Another aspect provides that the data storage may comprise a remote data storage module. The remote data storage module may be accessed via the internet such that a large data source can be accessed appropriately. For instance, the data storage comprises a data storage module of a manufacturer and/or a data storage module of a customer. Thus, a hybrid data storage may be established that is based on different data sources, namely a data source of the manufacturer and a data source of the customer.

Generally, the several log-files may be obtained from measurements performed with different measurement setups. The log-files may relate to software and/or hardware measurements from different measurement setups, wherein tests have been performed accordingly. The respective tests performed may encompass passed and failed tests. The respective information concerning the tests may be encompassed in the respective log-files.

Further, embodiments of the present disclosure relate to a method of grouping several log-files. The method comprises the steps of.

- Obtaining several log-files,
- Deriving a compressed representation for each of the several log-files,
- Identifying an underlying pattern within the compressed representations derived from the several log-files, and
- Grouping the several log-files based on the underlying pattern identified for each of the compressed representations derived from the several log-files, thereby creating different log-filed groups used for assessing a log-file to be assessed.

The respective method of grouping the several log-files can be used when performing the method of assessing a log-file, as the groups of log-files are created that are compared with the log-file to be assessed in order to identify a subgroup of the several log-files stored in the data storage which are most similar with respect to the log-file to be assessed. The respective similarity identification is based on the compressed representation.

The several log-files may be obtained from different measurements that are performed on at least one device under test, particularly with different measurement setups.

In addition, embodiments of the present disclosure relate to a system for processing at least one log-file. This system comprises a processing circuit that is configured to perform the method described above. The system may relate to a test and measurement system that comprises an analysis engine, e.g. a toolkit, that is executed on the processing circuit.

※

| Stated goal |
Condense the paragraph of the log-file passage above that begins "Generally, the several log-files" into a short bulleted list that keeps its main facts.

※

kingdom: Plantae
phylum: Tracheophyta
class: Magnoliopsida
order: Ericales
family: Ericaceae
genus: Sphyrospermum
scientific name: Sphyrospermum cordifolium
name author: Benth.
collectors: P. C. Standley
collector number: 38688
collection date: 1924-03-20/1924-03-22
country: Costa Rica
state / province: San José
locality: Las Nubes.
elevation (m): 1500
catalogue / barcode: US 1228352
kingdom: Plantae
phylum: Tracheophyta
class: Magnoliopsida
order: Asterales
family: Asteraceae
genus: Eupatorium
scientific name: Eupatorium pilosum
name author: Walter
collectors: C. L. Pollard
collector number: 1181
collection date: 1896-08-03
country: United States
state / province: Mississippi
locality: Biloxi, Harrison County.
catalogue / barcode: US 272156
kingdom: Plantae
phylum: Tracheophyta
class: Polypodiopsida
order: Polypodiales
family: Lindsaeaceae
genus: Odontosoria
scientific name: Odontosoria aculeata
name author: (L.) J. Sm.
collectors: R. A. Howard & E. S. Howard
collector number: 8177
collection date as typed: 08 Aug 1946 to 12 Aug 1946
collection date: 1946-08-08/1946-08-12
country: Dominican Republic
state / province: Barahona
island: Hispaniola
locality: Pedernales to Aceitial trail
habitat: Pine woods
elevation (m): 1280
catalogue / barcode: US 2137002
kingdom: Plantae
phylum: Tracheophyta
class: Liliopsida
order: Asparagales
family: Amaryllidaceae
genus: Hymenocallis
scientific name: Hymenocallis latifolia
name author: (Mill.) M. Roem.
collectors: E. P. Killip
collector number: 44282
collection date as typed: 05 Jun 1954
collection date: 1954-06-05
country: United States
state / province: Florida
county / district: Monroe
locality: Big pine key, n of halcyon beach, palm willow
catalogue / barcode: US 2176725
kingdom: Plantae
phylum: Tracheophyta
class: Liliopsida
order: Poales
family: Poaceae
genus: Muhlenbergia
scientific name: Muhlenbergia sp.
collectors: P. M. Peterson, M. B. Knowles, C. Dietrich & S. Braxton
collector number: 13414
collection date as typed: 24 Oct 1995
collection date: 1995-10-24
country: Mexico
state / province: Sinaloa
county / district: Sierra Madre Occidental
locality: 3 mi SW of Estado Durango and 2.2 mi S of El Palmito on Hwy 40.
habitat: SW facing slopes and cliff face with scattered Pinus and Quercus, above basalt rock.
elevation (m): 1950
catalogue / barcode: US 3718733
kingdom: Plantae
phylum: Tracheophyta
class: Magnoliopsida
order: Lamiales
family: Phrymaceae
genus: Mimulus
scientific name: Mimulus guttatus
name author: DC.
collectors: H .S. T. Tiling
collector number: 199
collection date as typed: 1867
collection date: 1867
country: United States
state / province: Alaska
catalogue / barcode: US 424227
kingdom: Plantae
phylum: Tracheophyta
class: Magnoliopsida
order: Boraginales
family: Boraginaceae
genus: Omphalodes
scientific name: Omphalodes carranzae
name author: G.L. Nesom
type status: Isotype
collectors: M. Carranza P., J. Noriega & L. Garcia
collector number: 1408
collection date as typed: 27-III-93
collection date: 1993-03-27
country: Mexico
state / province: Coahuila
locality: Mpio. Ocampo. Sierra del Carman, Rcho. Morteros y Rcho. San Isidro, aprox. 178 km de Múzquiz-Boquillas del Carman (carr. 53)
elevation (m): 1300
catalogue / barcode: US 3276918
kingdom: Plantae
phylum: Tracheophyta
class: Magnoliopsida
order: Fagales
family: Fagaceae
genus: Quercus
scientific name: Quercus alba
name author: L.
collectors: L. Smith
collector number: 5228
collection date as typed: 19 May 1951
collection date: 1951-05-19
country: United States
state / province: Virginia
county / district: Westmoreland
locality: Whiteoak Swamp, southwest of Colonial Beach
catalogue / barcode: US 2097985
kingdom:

※

| Expected answer |
- The log-files may come from measurements made with different measurement setups.
- They may relate to software and/or hardware measurements from those setups, on which tests were performed.
- The tests may include both passed and failed tests.
- Information about the tests may be contained in the log-files.